1. Download the JDBC drivers
The very first step is of course to download the latest Cloudera JDBC drivers from their website. Extract the downloaded zip file and you will see two other zip files containing the JDBC JAR files - ImpalaJDBC4.jar and ImpalaJDBC41.jar.
For this blog, I am using version 2.6.4 and ImpalaJDBC41.jar driver.
2. TLS Certificate Truststore
If you cluster has TLS enabled, you will need to have the root and intermediate CA certificates in Java keystore format as your truststore.
3. Create a New Connection in DBeaver
Start DBeaver on your laptop and create a new connection:
Navigate to Hadoop and select Cloudera Impala:
Enter the following information as shown in the following screenshot:
- Host - hostname of the Impala daemon (coordinator), or the load balancer if there is one. The hostname has to be fully qualified (FQDN) for Kerberos to work.
- Database/Schema - the name of the Impala database to connect to.
We also need to configure the JDBC connection string to include the Kerberos and TLS properties. Click on "Connection Properties" and add the properties as shown in the screenshot below:
- AuthMech - the authentication mechanism to use. Value of 1 indicates Kerberos.
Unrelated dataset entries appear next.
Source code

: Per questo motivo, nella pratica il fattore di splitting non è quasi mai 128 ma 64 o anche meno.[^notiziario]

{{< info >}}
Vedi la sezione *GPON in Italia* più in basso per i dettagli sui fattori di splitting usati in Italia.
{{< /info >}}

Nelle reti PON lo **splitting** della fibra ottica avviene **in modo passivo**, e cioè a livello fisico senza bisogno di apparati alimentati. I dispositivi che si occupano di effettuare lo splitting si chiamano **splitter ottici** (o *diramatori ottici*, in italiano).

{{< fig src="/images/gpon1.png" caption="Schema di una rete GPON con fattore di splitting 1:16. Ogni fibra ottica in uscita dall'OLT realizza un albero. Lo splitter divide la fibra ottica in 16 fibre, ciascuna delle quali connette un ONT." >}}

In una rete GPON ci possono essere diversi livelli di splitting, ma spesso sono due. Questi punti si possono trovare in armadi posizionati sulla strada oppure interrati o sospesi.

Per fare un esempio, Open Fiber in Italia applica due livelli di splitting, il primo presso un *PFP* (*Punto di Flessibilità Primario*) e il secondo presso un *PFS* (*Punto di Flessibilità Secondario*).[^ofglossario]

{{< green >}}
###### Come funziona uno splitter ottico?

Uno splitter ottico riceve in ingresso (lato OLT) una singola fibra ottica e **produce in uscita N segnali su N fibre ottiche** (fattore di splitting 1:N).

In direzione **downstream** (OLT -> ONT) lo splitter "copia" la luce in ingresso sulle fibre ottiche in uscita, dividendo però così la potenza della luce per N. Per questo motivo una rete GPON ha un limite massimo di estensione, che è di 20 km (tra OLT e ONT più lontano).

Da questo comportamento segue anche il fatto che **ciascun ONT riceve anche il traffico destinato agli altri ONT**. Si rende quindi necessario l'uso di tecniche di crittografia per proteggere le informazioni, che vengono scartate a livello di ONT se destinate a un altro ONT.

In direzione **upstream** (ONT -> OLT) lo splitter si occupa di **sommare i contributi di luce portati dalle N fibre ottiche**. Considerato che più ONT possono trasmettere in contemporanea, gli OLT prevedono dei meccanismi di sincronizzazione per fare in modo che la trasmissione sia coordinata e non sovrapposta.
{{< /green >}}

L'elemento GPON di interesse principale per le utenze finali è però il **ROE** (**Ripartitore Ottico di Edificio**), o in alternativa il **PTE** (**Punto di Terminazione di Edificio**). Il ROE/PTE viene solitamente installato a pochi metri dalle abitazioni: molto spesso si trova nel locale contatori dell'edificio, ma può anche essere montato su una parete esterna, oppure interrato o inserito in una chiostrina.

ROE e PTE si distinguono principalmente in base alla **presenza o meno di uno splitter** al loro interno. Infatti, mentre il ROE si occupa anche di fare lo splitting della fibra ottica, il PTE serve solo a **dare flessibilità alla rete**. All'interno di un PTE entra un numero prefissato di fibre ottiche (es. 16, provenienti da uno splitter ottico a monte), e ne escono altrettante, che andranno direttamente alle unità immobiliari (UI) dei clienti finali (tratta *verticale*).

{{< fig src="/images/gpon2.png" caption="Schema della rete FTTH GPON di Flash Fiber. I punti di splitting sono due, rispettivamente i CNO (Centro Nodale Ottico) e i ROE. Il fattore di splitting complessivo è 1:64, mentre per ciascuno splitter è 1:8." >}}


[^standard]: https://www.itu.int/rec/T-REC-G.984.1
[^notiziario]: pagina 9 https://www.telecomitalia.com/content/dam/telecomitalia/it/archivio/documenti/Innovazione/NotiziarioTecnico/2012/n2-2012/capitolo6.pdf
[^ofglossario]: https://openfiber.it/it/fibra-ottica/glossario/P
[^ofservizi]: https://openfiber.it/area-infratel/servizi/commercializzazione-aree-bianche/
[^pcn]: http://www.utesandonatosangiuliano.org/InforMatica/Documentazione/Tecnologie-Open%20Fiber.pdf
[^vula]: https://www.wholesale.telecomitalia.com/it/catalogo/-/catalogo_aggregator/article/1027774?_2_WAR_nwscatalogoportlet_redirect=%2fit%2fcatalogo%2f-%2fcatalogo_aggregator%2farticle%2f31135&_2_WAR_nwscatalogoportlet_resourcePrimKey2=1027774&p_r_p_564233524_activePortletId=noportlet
- KrbHostFQDN - the hostname in FQDN that you are connecting to. This should be the FQDN of the load balancer if you are connecting via the load balancer.
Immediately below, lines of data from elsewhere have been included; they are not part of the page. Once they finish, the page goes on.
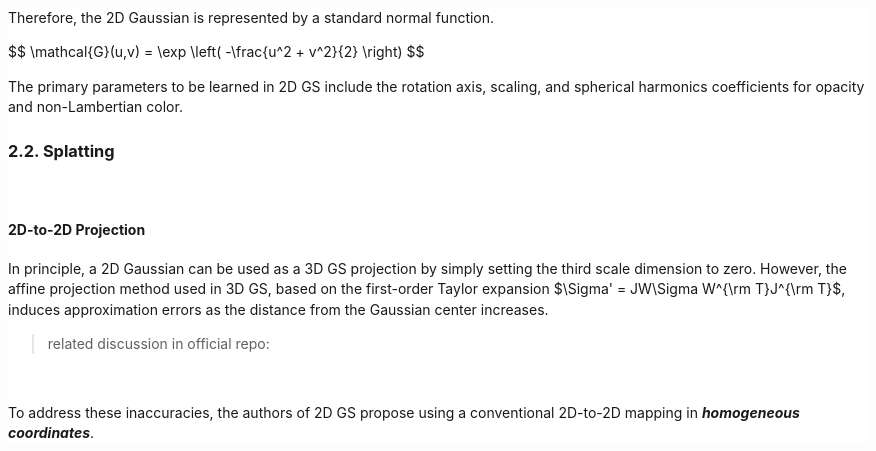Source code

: <p class="lang kor" style="display: none;">
    따라서 $uv$ frame 에서 2D Gaussian 을 다음과 같은 standard 2D Gaussian fucntion 으로 표현된다. 
</p>
<p class="lang eng">
    Therefore, the 2D Gaussian is represented by a standard normal function.
</p>
<div class="math-container">
    $$ \mathcal{G}(u,v) = \exp \left( -\frac{u^2 + v^2}{2} \right)
    $$ 
</div>
<p class="lang kor" style="display: none;">
    결론적으로 2D GS 에서 학습할 parameter 는 rotation axis $(t_u, t_v)$ 와 scaling $(s_u, s_v)$ , 
    opcaity $\alpha$ 와 Non-Lambertian color 에 대한 Spherical Harmonics coefficient $c$ 가 된다. 
</p>
<p class="lang eng">
    The primary parameters to be learned in 2D GS include the rotation axis, scaling, 
    and spherical harmonics coefficients for opacity and non-Lambertian color.
</p>


<h3 id="2-2-splatting"> 2.2. Splatting </h3><br/>
<h4 id="2-2-1-accurate-2d-to-2d-projection-in-homogeneous-coordinates"> 2D-to-2D Projection </h4>

<div class="lang kor" style="display: none;">
    <p>
        2D Gaussian 은 원론적으로는 zero scale 만 추가하여 3D GS projection 을 그대로 사용할 수 있다. 하지만 앞서 언급한것처럼, 
        3D GS 의 affine projection $\Sigma&#39; = JW\Sigma W^{\rm T}J^{\rm T}$ 은 1st Taylor Expansion 만을 사용하기 때문에 
        center point 에서 멀어질수록 approximation error 가 커지게 된다.
    </p>

    <blockquote>
        관련 내용을 언급한 official repo FAQ:
    </blockquote>
</div>
<div class="lang eng">
    <p>
        In principle, a 2D Gaussian can be used as a 3D GS projection by simply setting the third scale dimension to zero. 
        However, the affine projection method used in 3D GS, based on the first-order Taylor expansion $\Sigma&#39; = JW\Sigma W^{\rm T}J^{\rm T}$, 
        induces approximation errors as the distance from the Gaussian center increases.
    </p>
    <blockquote>
        related discussion in official repo:
    </blockquote>
</div>
<img src="./240602_2dgs/assets/image-5.png" alt="" width="90%"></li>

<div class="lang kor" style="display: none;">
    <p>
        2D GS 의 저자들은 부정확한 3D GS 의 original projection 을 사용하는 대신, 2D Gaussians projection 으로 
        <strong><em>hoogeneous coordinates 를 이용한 일반적인 2D-to-2D mapping</em></strong> 을 사용할 것을 제안한다. 
    </p>
    <p> 
        World-to-screen transformation matrix $\mathbf{W} \in \mathbb{R}^{4 \times 4}$ 에 대하여, 
        sceen space (2D) 상의 point $(x,y)$ 는 다음과 같은 관계를 갖는다. 
    </p>
</div>
<div class="lang eng">
    <p>
        To address these inaccuracies, the authors of 2D GS propose using a conventional 2D-to-2D mapping in <strong><em>homogeneous coordinates</em></strong>. 
    </p>
    <p>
- KrbRealm - Kerberos realm of the Cloudera cluster.
- KrbServiceName - the Kerberos service name. In this case it is impala.
- SSL - 1 if the Cloudera cluster has SSL/TLS enabled.
- SSLTrustStore - the path to the truststore in Java Keystore format that contains the root CA and any intermediate CA certificates (if any).
- SSLTrustStorePwd - the truststore password.
If you have gotten the properties right, click on the "Test Connection" and you should see that DBeaver is connected successfully. Remember that you need to kinit first to get a valid Kerberos ticket.
4. Troubleshooting
If for any reason you are having issues connecting with the JDBC driver, you can add the following properties to enable logging in the driver:
- LogLevel - set the value to 6.
- LogPath - the path to the directory where the driver will write the logs to.
A new log files will be created for each connection attempt with the filename Impala_connection_XX.log, where XX is an incrementing number.